### What to produce:
Each line in the entries that has the word "colour" has to be copied.

### Materials provided:
###

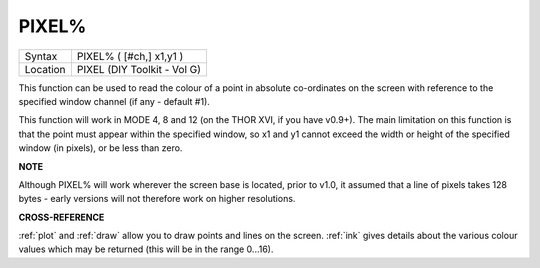 ..  _pixel-pct:

PIXEL%
======

+----------+-------------------------------------------------------------------+
| Syntax   |  PIXEL% ( [#ch,] x1,y1 )                                          |
+----------+-------------------------------------------------------------------+
| Location |  PIXEL (DIY Toolkit - Vol G)                                      |
+----------+-------------------------------------------------------------------+

This function can be used to read the colour of a point in absolute
co-ordinates on the screen with reference to the specified window
channel (if any - default #1).

This function will work in MODE 4, 8 and
12 (on the THOR XVI, if you have v0.9+). The main limitation on this
function is that the point must appear within the specified window, so
x1 and y1 cannot exceed the width or height of the specified window (in
pixels), or be less than zero.

**NOTE**

Although PIXEL% will work wherever the screen base is located, prior to
v1.0, it assumed that a line of pixels takes 128 bytes - early versions
will not therefore work on higher resolutions.

**CROSS-REFERENCE**

:ref:`plot` and :ref:`draw` allow
you to draw points and lines on the screen. :ref:`ink`
gives details about the various colour values which may be returned
(this will be in the range 0...16).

###

### Result of the exercise:
This function can be used to read the colour of a point in absolute
gives details about the various colour values which may be returned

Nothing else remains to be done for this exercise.